Often people underestimate just how challenging hiking and climbing can be in the Adirondacks, especially when taking on Mt. Marcy the tallest peak at over five thousand feet. And in early spring, mother nature can throw a wide assortment of weather and trail conditions into the mix too. It all combined to make for one daring rescue.

The incident began at about 11 in the morning on Saturday, May 8. Franklin County 911 received a report of an injured hiker on the summit of Mt Marcy. A 52 year old Bailey, Colorado woman had slipped on the icy conditions and injured her hip. The report gets forwarded to the DEC's Ray Brook Dispatch center and nine Forest Rangers and two volunteers from the Search and Rescue of the Northern Adirondacks (SARNAK) are about to start a very long trying day.

Things don't even begin well when a request for the New York State Police Aviation unit is thwarted by the poor weather conditions. Forest Rangers Mecus and LaPierre begin the trek to reach the injured hiked arriving at the scene a little after 4:30. Determining the woman will have to be carried off the peak, the Rangers stabilize the injury and build a small shelter to protect her from the cold temps and strong winds while awaiting additional help.

A Lake Placid EMS Paramedic responds to the scene as do more Rangers. The injured hiker is packaged in a litter just before 7 pm to begin the long descent through two to three feet of snow and ice. The poor trail conditions makes the trip down very difficult and requires additional Forest Rangers to relieve the exhausted first team of rescuers.  New York State Police provide additional personnel at the Marcy Dam Outpost to keep fresh rescuers available. As the rescue seems to be nearing the end, there's one more twist to add to the drama.
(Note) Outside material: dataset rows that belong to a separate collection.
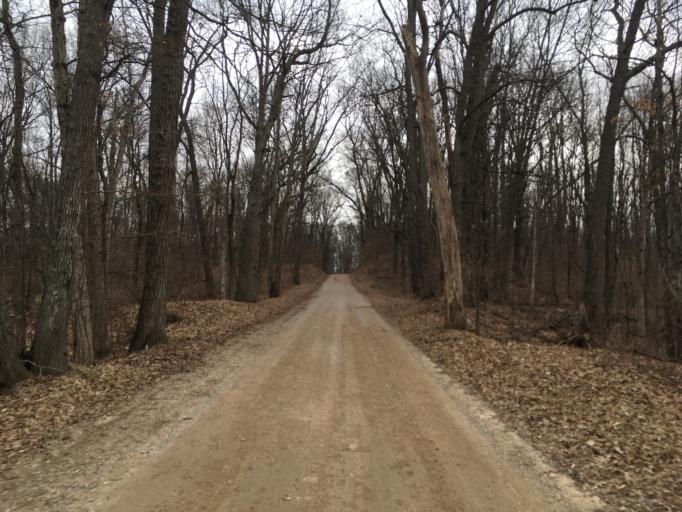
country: US
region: Michigan
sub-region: Jackson County
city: Grass Lake
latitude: 42.3230
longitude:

Because of the exhausting conditions and bitter cold temperatures, one of the rescuers started to show possible cardiac symptoms. Fortunately with an EMS Paramedic on scene, they were able to quickly evaluate and monitor the person while the remaining rescuers continued carrying out the injured hiker. The long rescue finally came to an end at 3 a m when the injured hikers and ill rescuer were placed in ambulances and taken to a hospital.

Kudos to the men and women who brave horrible trail and weather conditions to save others.